Ha-Joon Chang, an influential development economist and best-selling author, called for a complete reassessment of taxation, corporate policies and financial regulations in Korea to move toward an economic model of a “productive welfare state” seen in northern European countries.

Chang criticized what he called the “neoliberal” bent of Korea’s economic policies since the 1997 Asian financial crisis as creating the societal polarization and discontent that has fueled the slew of so-called “populist” political pledges during this election year, and advocated building a universal welfare system over decades in place of current campaign pledges with an expiration date lasting a single presidential term.

In a press conference to mark the publication of his new book titled “What Will We Choose?” in Korean (the book is currently without an official English title) in Gwanghwamun, central Seoul, Chang rejected the political sphere’s recent tendency for equating “conglomerate bashing” with welfare.

“Welfare might mean taking from the rich and giving to the poor under the selective welfare system in the U.S., but in the universal welfare system of Europe, welfare means group purchasing,” Chang said.

“In Britain, health care costs are low because the government buys medicine in bulk.
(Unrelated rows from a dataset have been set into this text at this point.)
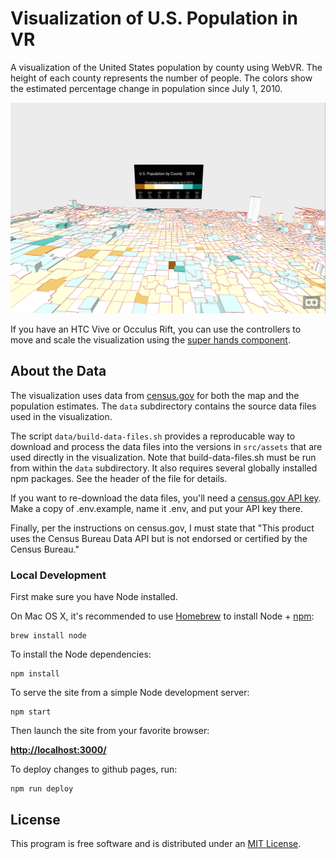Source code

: # Visualization of U.S. Population in VR

A visualization of the United States population by county using WebVR.  The height of each county represents the number of people.
The colors show the estimated percentage change in population since July 1, 2010.

[![VR U.S. Population](./src/assets/preview.png)](https://sbrudz.github.io/vr-us-population/)

If you have an HTC Vive or Occulus Rift, you can use the controllers to move and scale the visualization using the [super hands component](https://github.com/wmurphyrd/aframe-super-hands-component).

## About the Data

The visualization uses data from [census.gov](https://census.gov) for both the map and the population estimates.
The `data` subdirectory contains the source data files used in the visualization.

The script `data/build-data-files.sh`
provides a reproducable way to download and process the data files into the versions in `src/assets` that are used
directly in the visualization.  Note that build-data-files.sh must be run from within the `data` subdirectory.  It also
requires several globally installed npm packages.  See the header of the file for details.

If you want to re-download the data files, you'll need a [census.gov API key](https://api.census.gov/data/key_signup.html).
Make a copy of .env.example, name it .env, and put your API key there.

Finally, per the instructions on census.gov, I must state that "This product uses the Census Bureau Data API but is not endorsed or certified by the Census Bureau."

### Local Development

First make sure you have Node installed.

On Mac OS X, it's recommended to use [Homebrew](http://brew.sh/) to install Node + [npm](https://www.npmjs.com):

    brew install node

To install the Node dependencies:

    npm install

To serve the site from a simple Node development server:

    npm start

Then launch the site from your favorite browser:

[__http://localhost:3000/__](http://localhost:3000/)

To deploy changes to github pages, run:

    npm run deploy

## License

This program is free software and is distributed under an [MIT License](LICENSE).
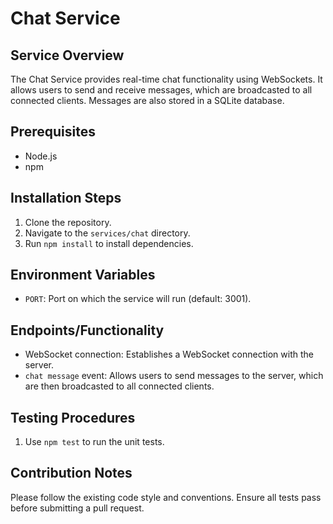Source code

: # Chat Service

## Service Overview

The Chat Service provides real-time chat functionality using WebSockets. It allows users to send and receive messages, which are broadcasted to all connected clients. Messages are also stored in a SQLite database.

## Prerequisites

*   Node.js
*   npm

## Installation Steps

1.  Clone the repository.
2.  Navigate to the `services/chat` directory.
3.  Run `npm install` to install dependencies.

## Environment Variables

*   `PORT`: Port on which the service will run (default: 3001).

## Endpoints/Functionality

*   WebSocket connection: Establishes a WebSocket connection with the server.
*   `chat message` event: Allows users to send messages to the server, which are then broadcasted to all connected clients.

## Testing Procedures

1.  Use `npm test` to run the unit tests.

## Contribution Notes

Please follow the existing code style and conventions. Ensure all tests pass before submitting a pull request.
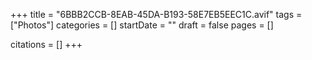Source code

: +++
title = "6BBB2CCB-8EAB-45DA-B193-58E7EB5EEC1C.avif"
tags = ["Photos"]
categories = []
startDate = ""
draft = false
pages = []

citations = []
+++
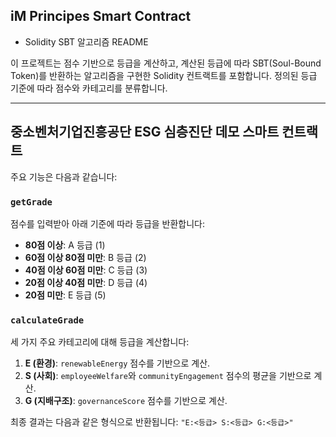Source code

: ## iM Principes Smart Contract
- Solidity SBT 알고리즘 README

이 프로젝트는 점수 기반으로 등급을 계산하고, 계산된 등급에 따라 SBT(Soul-Bound Token)를 반환하는 알고리즘을 구현한 Solidity 컨트랙트를 포함합니다.
정의된 등급 기준에 따라 점수와 카테고리를 분류합니다.

---

## 중소벤처기업진흥공단 ESG 심층진단 데모 스마트 컨트랙트

주요 기능은 다음과 같습니다:

### **`getGrade`**
점수를 입력받아 아래 기준에 따라 등급을 반환합니다:

- **80점 이상**: A 등급 (1)
- **60점 이상 80점 미만**: B 등급 (2)
- **40점 이상 60점 미만**: C 등급 (3)
- **20점 이상 40점 미만**: D 등급 (4)
- **20점 미만**: E 등급 (5)

### **`calculateGrade`**
세 가지 주요 카테고리에 대해 등급을 계산합니다:

1. **E (환경)**: `renewableEnergy` 점수를 기반으로 계산.
2. **S (사회)**: `employeeWelfare`와 `communityEngagement` 점수의 평균을 기반으로 계산.
3. **G (지배구조)**: `governanceScore` 점수를 기반으로 계산.

최종 결과는 다음과 같은 형식으로 반환됩니다:
`"E:<등급> S:<등급> G:<등급>"`
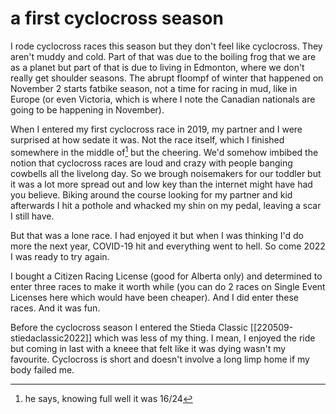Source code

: # a first cyclocross season

I rode cyclocross races this season but they don't feel like cyclocross. They aren't muddy and cold. Part of that was due to the boiling frog that we are as a planet but part of that is due to living in Edmonton, where we don't really get shoulder seasons. The abrupt floompf of winter that happened on November 2 starts fatbike season, not a time for racing in mud, like in Europe (or even Victoria, which is where I note the Canadian nationals are going to be happening in November).

When I entered my first cyclocross race in 2019, my partner and I were surprised at how sedate it was. Not the race itself, which I finished somewhere in the middle of[^1] but the cheering. We'd somehow imbibed the notion that cyclocross races are loud and crazy with people banging cowbells all the livelong day. So we brough noisemakers for our toddler but it was a lot more spread out and low key than the internet might have had you believe. Biking around the course looking for my partner and kid afterwards I hit a pothole and whacked my shin on my pedal, leaving a scar I still have.

But that was a lone race. I had enjoyed it but when I was thinking I'd do more the next year, COVID-19 hit and everything went to hell. So come 2022 I was ready to try again.

I bought a Citizen Racing License (good for Alberta only) and determined to enter three races to make it worth while (you can do 2 races on Single Event Licenses here which would have been cheaper). And I did enter these races. And it was fun.

Before the cyclocross season I entered the Stieda Classic [[220509-stiedaclassic2022]] which was less of my thing. I mean, I enjoyed the ride but coming in last with a kneee that felt like it was dying wasn't my favourite. Cyclocross is short and doesn't involve a long limp home if my body failed me.

[^1]: he says, knowing full well it was 16/24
This is why it’s a misconception to think that taxes are a burden; it should be thought of as money we pool for group purchasing, to get a large discount.”

This would mean that the entire public would have to pay more taxes, but Chang argued the benefits would outweigh the drawbacks.

“For example, in the U.S., there is no universal health care - which makes restructuring companies very difficult, as losing a job means losing one’s health care, and the labor unions resist [restructuring efforts] to death.

“However, in Sweden, a person receives 70 to 80 percent of his or her pay when losing their job. They can receive retraining for a new job, and if a person needs to move to a new neighborhood for a job, the government lends money for the move at low interest. In this way, welfare is interlinked with economic production.

“Such [universal welfare] wasn’t necessary during the 1960s and 1970s. But as [Korea’s] industrial structure matures, production and welfare must be interlinked in order for us to jump to the next level.”

Meanwhile, Chang, who had been a staunch opponent of Korea’s enacted free trade pacts with the U.S. and the EU, said that the welfare system is needed to “minimize the damage.”

“In five to 10 years, when people lose jobs in fields where [Korea] lacks competitiveness - agriculture, services, pharmaceuticals - we need the structure in place so they can at least retrain and work in something else,” he said.

Chang also called for stronger regulations in the capital market. “Many of the problems viewed as the fault of the chaebol are actually issues emanating from the open financial market and excessive skewing toward the interest of the shareholders,” Chang said.

“Samsung used to pay 1 to 2 percent of operating profits in dividends; now it pays 50 percent. Soon, it will follow the U.S. or Britain, where 94 percent and 88 percent of operating profits are paid in shareholder dividends, respectively.”

The new book, of which an English translation is not planned yet, is written as a conversation between Chang and two other co-authors.

In addition to teaching economics at Cambridge University since 1990, Chang has written the best-selling “Bad Samaritans: The Myth of Free Trade and the Secret History of Capitalism” (2008) and “23 Things They Don’t Tell You About Capitalism” (2010).